Wenn das kein Rekord ist: Nur 54 Tage hat George Entwistle als Generaldirektor der britischen BBC gewirkt. Am Wochenende musste der 50-Jährige schon wieder zurücktreten. Entwistle übernahm damit die Verantwortung für einen Bericht des investigativen Magazins Newsnight auf BBC 2, das den Schatzmeister der Konservativen Partei, Lord Alistair McAlpine, fälschlicherweise des Kindesmissbrauchs beschuldigt hatte. Ausgerechnet Missbrauch.
Ein echter Skandal
Ein anderer Missbrauchs-Skandal, ein echter, kein falscher, hatte die BBC erst vor wenigen Tagen erschüttet, als publik wurde, dass der im Oktober 2011 verstorbene Fernsehmoderator Jimmy Savile sich an Kindern vergangen hatte.
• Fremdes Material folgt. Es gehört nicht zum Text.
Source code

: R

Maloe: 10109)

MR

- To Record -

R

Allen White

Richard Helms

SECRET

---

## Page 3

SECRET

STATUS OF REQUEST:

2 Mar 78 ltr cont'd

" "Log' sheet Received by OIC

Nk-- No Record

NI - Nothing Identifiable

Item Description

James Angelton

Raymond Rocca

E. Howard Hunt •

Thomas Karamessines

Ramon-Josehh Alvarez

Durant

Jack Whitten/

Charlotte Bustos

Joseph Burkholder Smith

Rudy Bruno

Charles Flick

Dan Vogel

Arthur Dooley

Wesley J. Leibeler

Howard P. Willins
Das war zwar vor Entwistles Zeit, aber der neue BBC-General zeigte nicht einmal posthum ein Interesse an der Aufarbeitung der Affäre, die nichts Gutes über die Kultur innerhalb des Hauses aussagt.
Während die BBC Savile nach dessen Tod noch eine Eloge hinterhersendete, verhinderte Entwistle die Ausstrahlung einer hauseigenen Dokumentation über den Präsentator und Produzenten von Jugendprogrammen, der sich als unkonventioneller Kopf und Wohltäter inszenierte, dessen Doppelleben im Sender aber als offenes Geheimnis galt. Die Dokumentation hätte ausgerechnet in der Newsnight gesendet werden sollen.
Eine Verwechselung
Der falsche Bericht über den Tory-Politiker, über den Entwistle nun stolperte, gründeten nach Angaben der BBC auf Anschuldigungen eines Missbrauchs-Opfers; diese beruhten jedoch auf einer Verwechselung. Anstatt sich sofort für den Fehler zu entschuldigen, erklärte Entwistle zunächst in einem Interview, er habe von dem Bericht vor dessen Austrahlung nichts gewusst. Seltsam, denn als Generaldirektor ist er auch Chefredakteur der BBC.
Als Entwistle sich schließlich zum Rücktritt entschlossen hatte, nannte der 50-Jährige diesen Schritt "ehrenhaft". Bei Lord Patten, Vorsitzender der BBC-Stiftung, klang das anders. Er bezeichnete die Affäre als "unakzeptablen, schäbigen Journalismus”, bewilligte Entwistle aber dennoch ein weiteres Jahr Gehaltszahlung. Auch Patten gilt in seiner Position als angeschlagen.
Doppelte Niederlage für den Journalismus
In Großbritannien wird die Diskussion über Medien-Ethik also nicht verstummen. Ganz im Gegenteil. Nach dem Abhör-Skandal um Rupert Murdochs Revolverblatt News of the World, das eingestellt wurde, ist nun ausgerechnet die ehrwürdige BBC betroffen, jene Institution also, die als Hüterin der journalistischen Wahrheit galt.
Der Schaden dürfte - auch wenn die englische Presse sich zunächst in Häme über den öffentlich finanzierten Konkurrenten übt - kaum ermesslich sein und auf die gesamte Branche zurückfallen. Die renommierte Newsnight musste - noch auf Anordnung von Entwistle - sämtliche laufenden Investigativprojekte aussetzen. Gute Nachrichten für alle Übeltäter, die echten, nicht die falschen, und eine doppelte Niederlage für den Journalismus.